Video market continues decline in Q3

Cisco and Polycom stung as enterprises shun high-end systems, claims IDC

The videoconferencing market continued to feel the pain in 2012's third quarter, as the unyielding economic climate saw businesses shun high-end telepresence systems.

According to IDC research, the worth of the enterprise video market contracted 4.8 per cent during Q3, with market leaders Cisco and Polycom posting annual sales declines of 14.7 and 15.2 per cent respectively. Cisco remains way out in front, but its market share has shrunk five points to 43.3 per cent in the past 12 months. Polycom accounts for about a quarter of the market.

The Latin America and Asia-Pacific market appears to be in rude health, with Q3 revenue in these regions growing 13.7 and 9.7 per cent respectively on an annual basis. But it was a different story in the more mature markets of North America and EMEA, with market worth falling 11.5 and 10.8 per cent.

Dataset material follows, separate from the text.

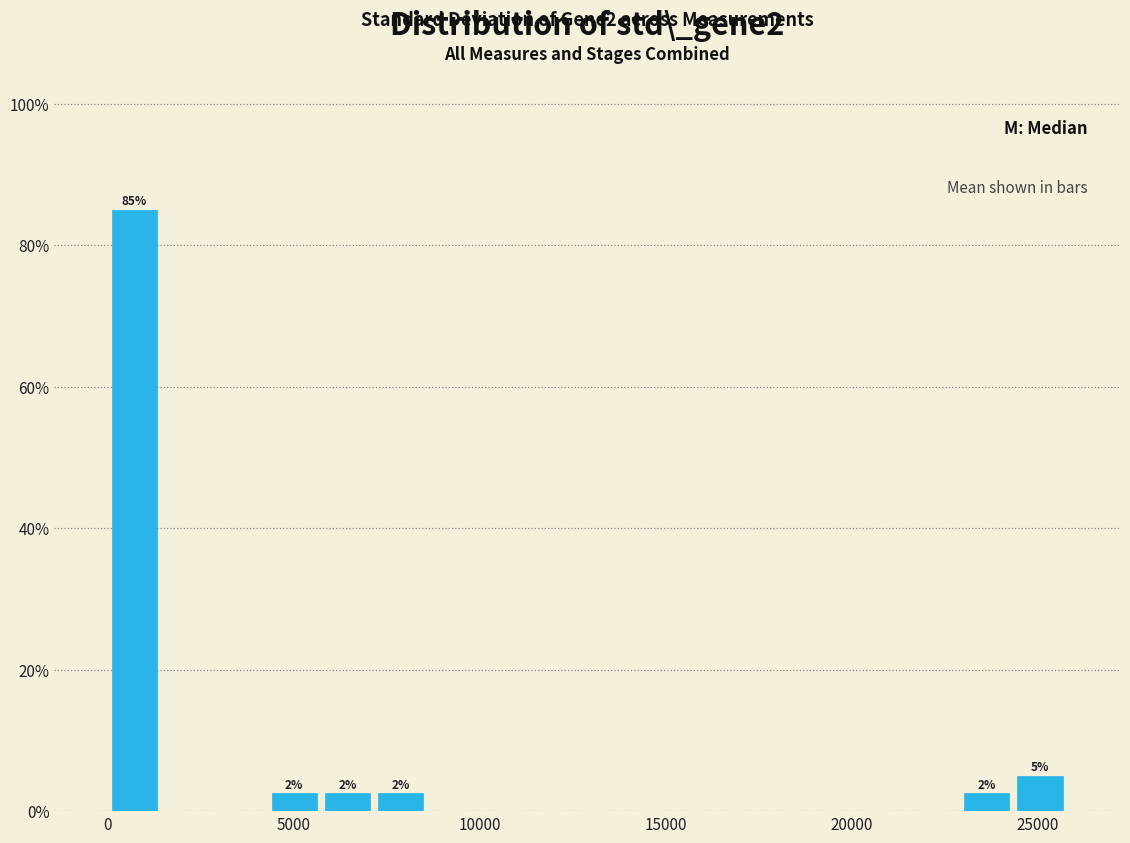

Around what value on the x-axis is the tallest bar? Give the approximate position of its centre, as read against the axis.

500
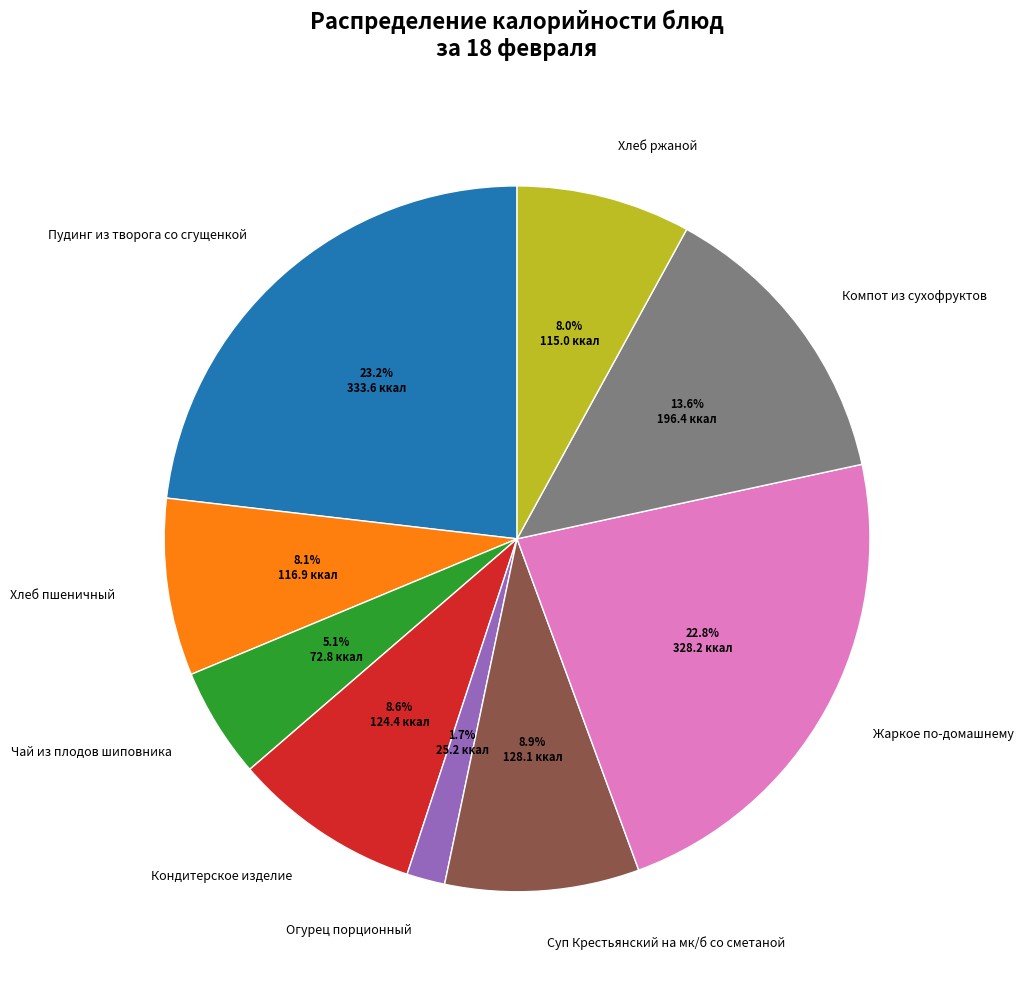

What is the smallest slice in the pie chart?

Огурец порционный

The market for immersive telepresence systems plummeted 35.7 per cent annually in Q3, while sales of other videoconferencing components, such as gateways and firewalls, took a 26.8 per cent hit. Revenue from single-codec video products were up 0.4 per cent, while the personal videoconferencing market grew 8.7 per cent and the video MCU space expanded five per cent.

Rich Costello, senior analyst for enterprise communications infrastructure at IDC, said: "As expected, a down year for the overall enterprise videoconferencing and telepresence market continued in 3Q12. This is mostly due to uncertainty stemming from macroeconomic concerns, and a continuing decline in high-end immersive systems.

"We also feel that customers are considering more strategic approaches to deploying video technology and applications, leading to longer decision cycles."

But Petr Jirovski, senior research analyst for worldwide networking trackers research, claimed video adoption is still "being driven by video integrations with vendors' UC and collaboration portfolios". He added that the growing popularity of desktop, mobile and small workgroup video technologies will also boost the market next year.

"Video as a key component of collaboration continues to place high on the list of priorities for many organisations and we anticipate a return to positive market growth in 2013," concluded Jirovski.